Nice setup, nice kill.


----------



## mattwalt (Jan 5, 2017)

I was just looking at the UK law as to shooting these. We have a few 'ere as well - as well as Wood Pigeons. Where in the UK you based?

The Law's confusing - the one site says pests are find to shoot with out a licence - another says its illegal to shoot any birds with out a general licence and evidence of why the animals in question are a problem - then another site says you don't need a general licence just follow the general licence guidelines...


----------



## Greyman (Mar 9, 2016)

mattwalt said:


> I was just looking at the UK law as to shooting these. We have a few 'ere as well - as well as Wood Pigeons. Where in the UK you based?
> 
> The Law's confusing - the one site says pests are find to shoot with out a licence - another says its illegal to shoot any birds with out a general licence and evidence of why the animals in question are a problem - then another site says you don't need a general licence just follow the general licence guidelines...


 to be fair mate the law in our country still considers catapults a toy, I,ve probably had a catty in my pocket for over forty years have shot lots of things usually to eat but the odd nuisance species and have never really had to explain myself to anyone,or worried about breaching laws, a catty in England is generally for kids and poachers, my advise would be, be safe be sensible and most important be discreet, I,m not a million miles away from you on the outskirts of Bristol so same rules apply, if your really worried about it I think gamekeeper John Webb has an extensive vid on YouTube regarding catapults and the law in plane English


----------



## mattwalt (Jan 5, 2017)

Yeah - I've been through GKJ's stuff and on at least 2 of the sites I've been through support this. However the gov.uk site outlines the general licence to which vermin fall into. And states to kill any bird is a crime without the correct licence (General Licence in that case)

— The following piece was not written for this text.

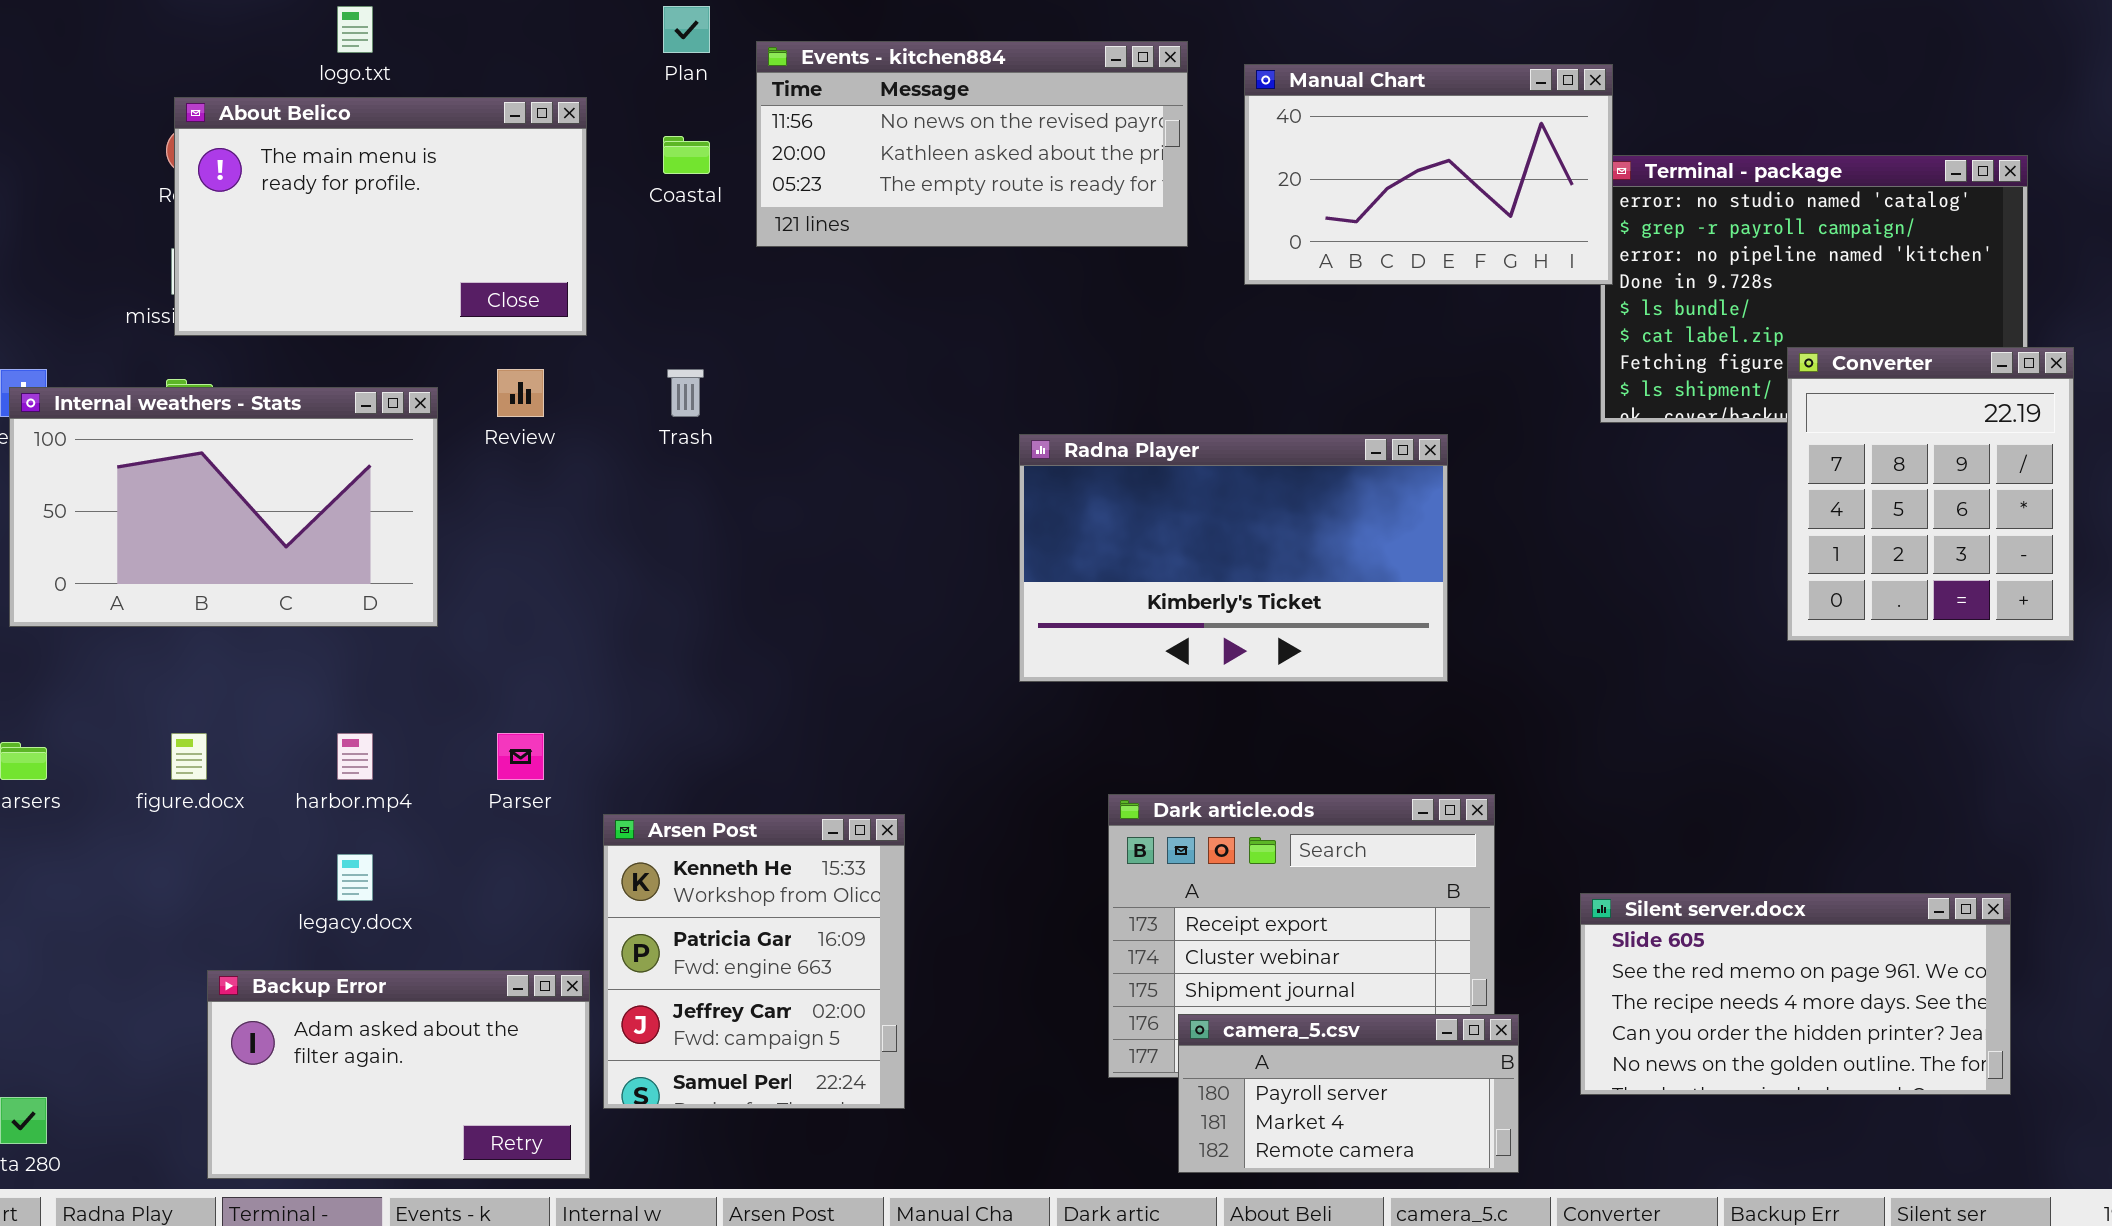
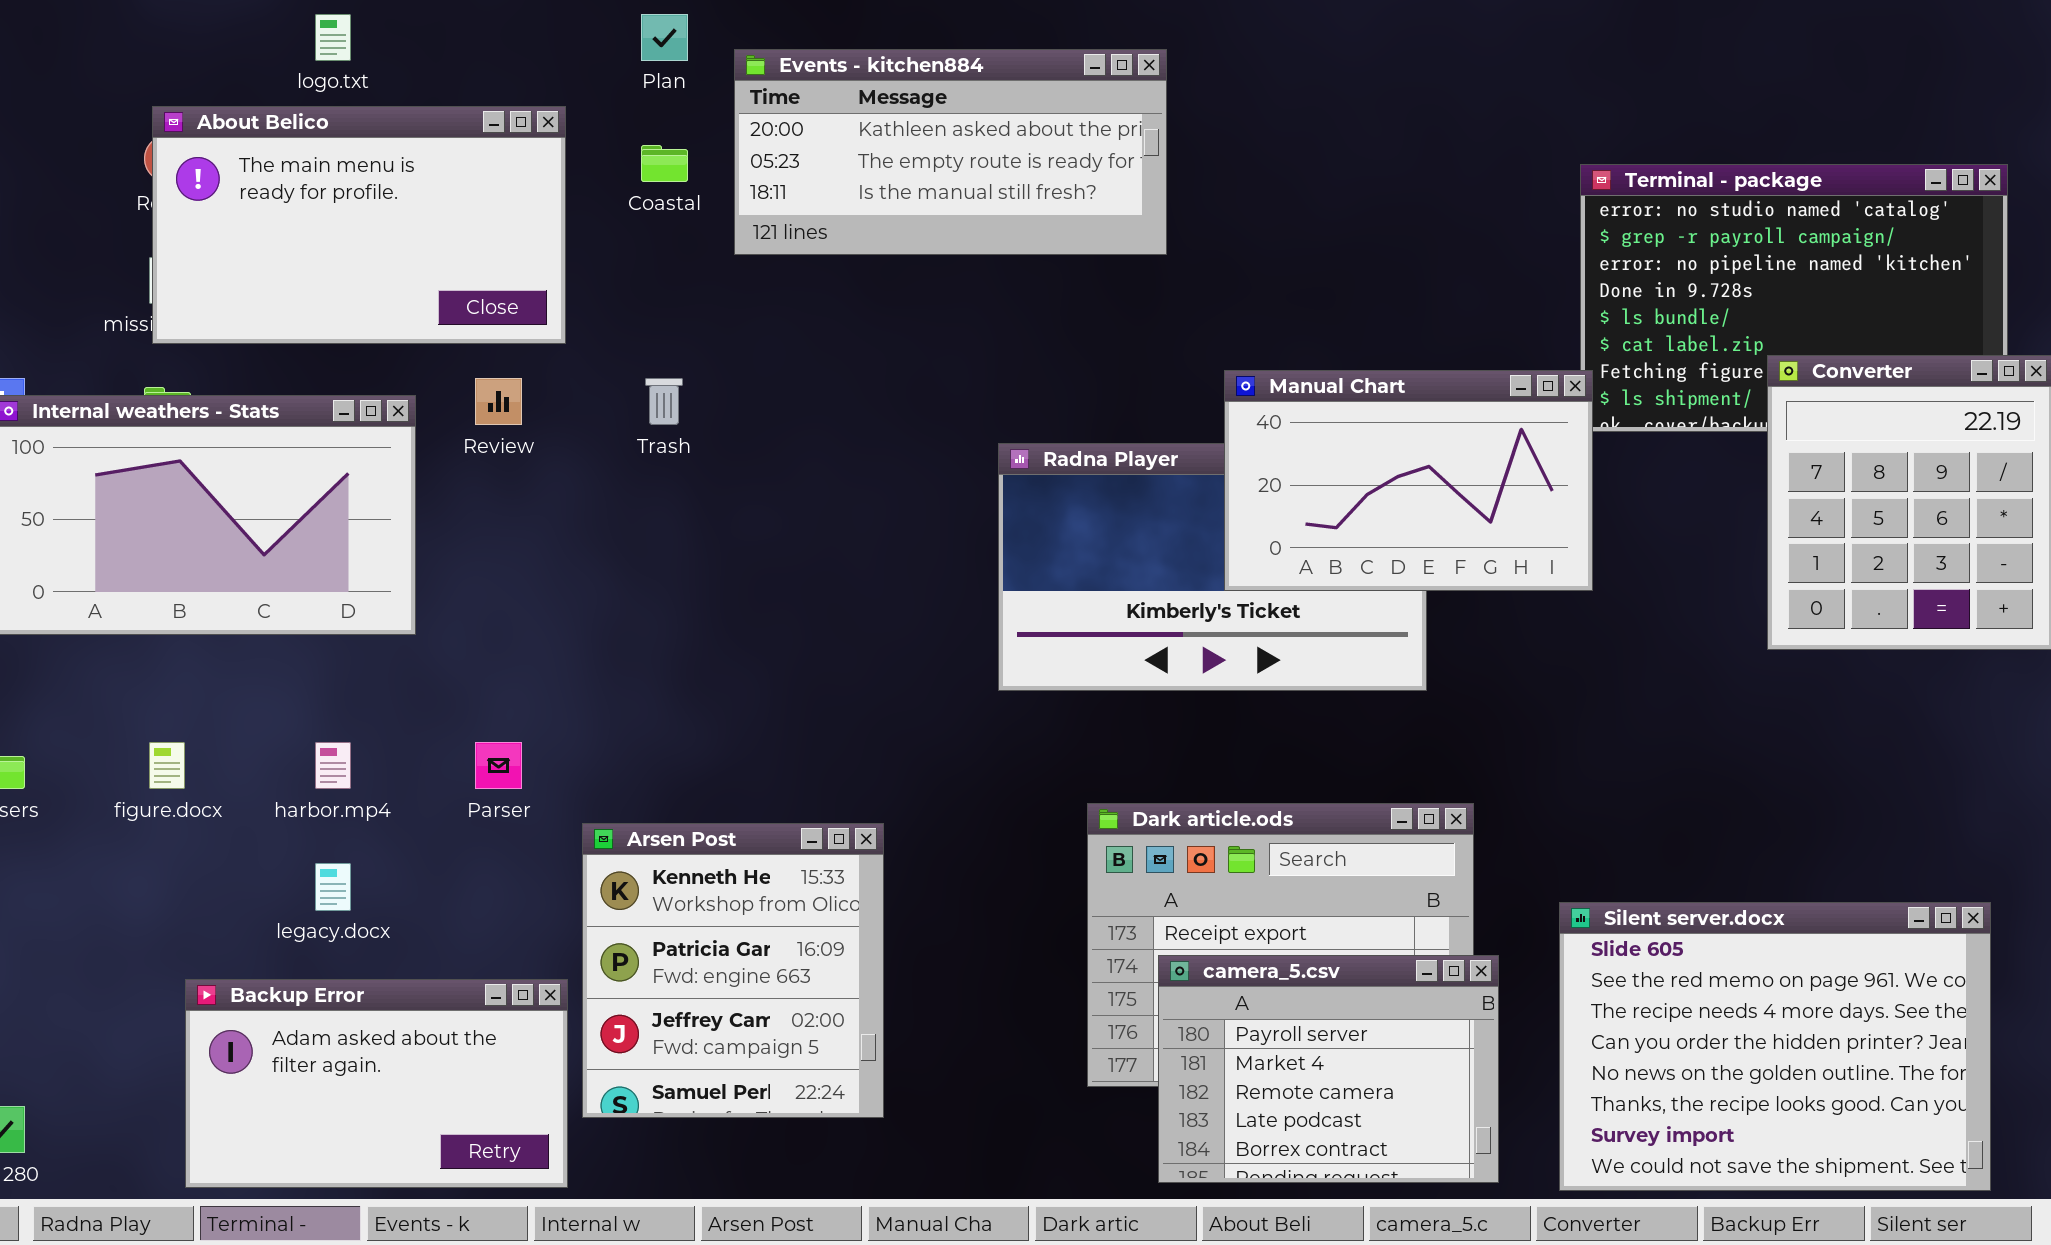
Events - kitchen884: [756,41,1188,247] -> [734,49,1167,255], scrolled down 1 row
Manual Chart: [1244,64,1613,285] -> [1224,370,1593,591], moved
Silent server.docx: [1580,893,2011,1095] -> [1559,902,1991,1191], resized
camera_5.csv: [1178,1014,1519,1173] -> [1158,955,1499,1183], resized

I'd go as far to say that if hunting it follows those laws but if its vermin control seems to follow another... Contradicts itself...

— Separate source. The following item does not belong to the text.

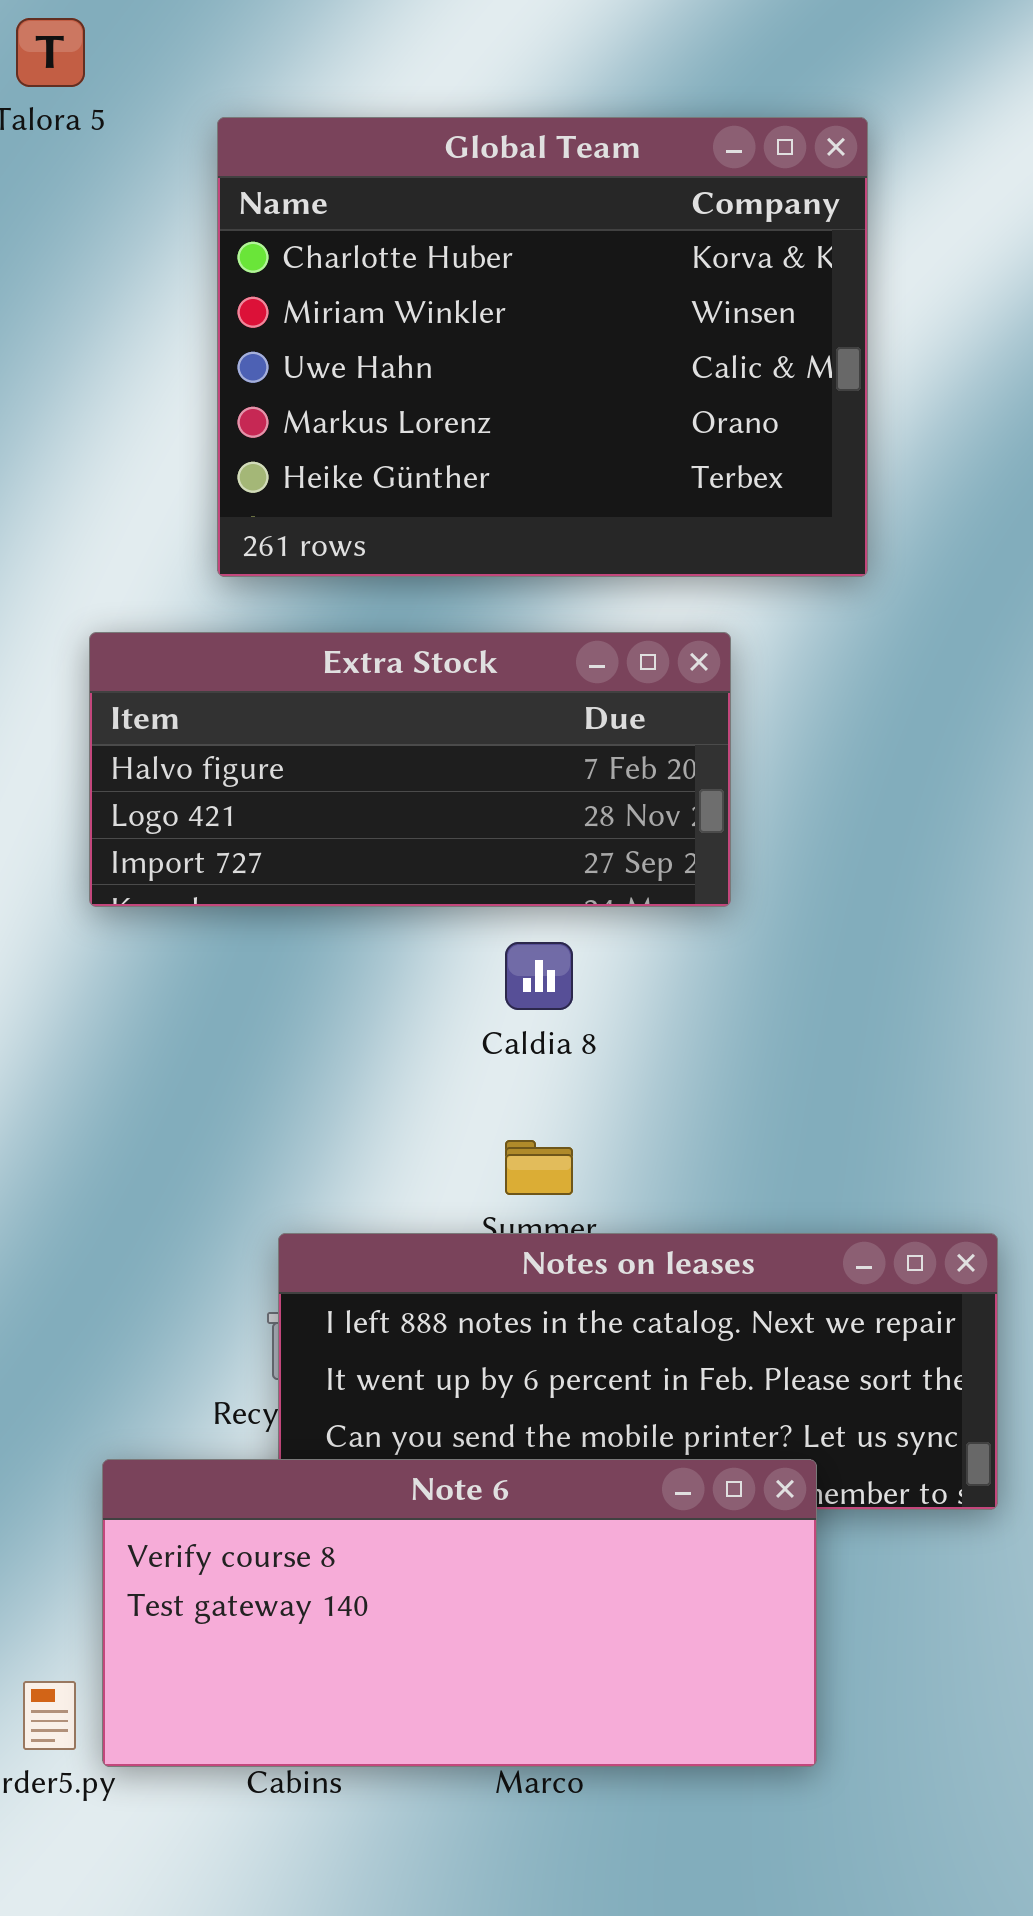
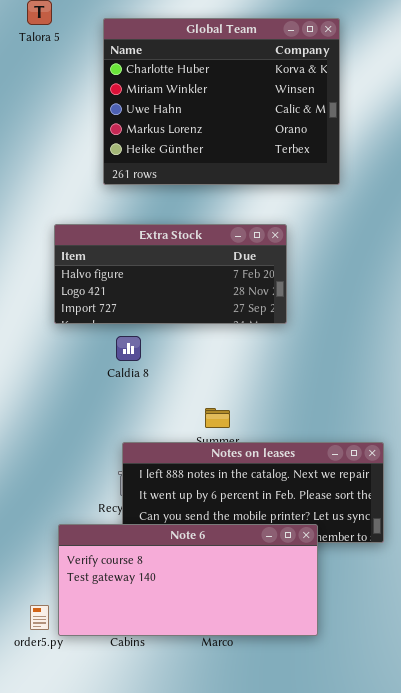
Global Team: [217,117,868,577] -> [103,18,340,185], moved
Caldia 8: [505,942,573,1010] -> [116,336,141,361], moved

https://basc.org.uk/shooting/general-licences/ - States right away - don't require a GL - just follow its guidelines

https://www.gov.uk/pest-control-on-your-property - Seems to say its fine to sort out as long as you not being inhumane - and if you catch a squirrel you have to kill it...

https://www.gov.uk/government/publications/wild-birds-licence-to-take-or-kill-for-health-or-safety-purposes - Not required to have - as long as you follow...

THEN...

https://www.gov.uk/guidance/prevent-wild-birds-damaging-your-land-farm-or-business#general-licences

Where it starts off with All UK birds are protected by law and you have to have a licence... Then under GL - it outlines that you DO need one to shoot pest birds... Also that a GL needs to be applied for and supported with evidence as to the issues.

Obviously you can play the system and point out the irregularities - but - where do we really stand.

I'm also a huge proponent of following the UK law to the letter (where possible) - its awesome its seen as a toy which is one of the reasons its appealing to me - but its easily taken away from us with bad press... So I do follow the same principles you mention.


----------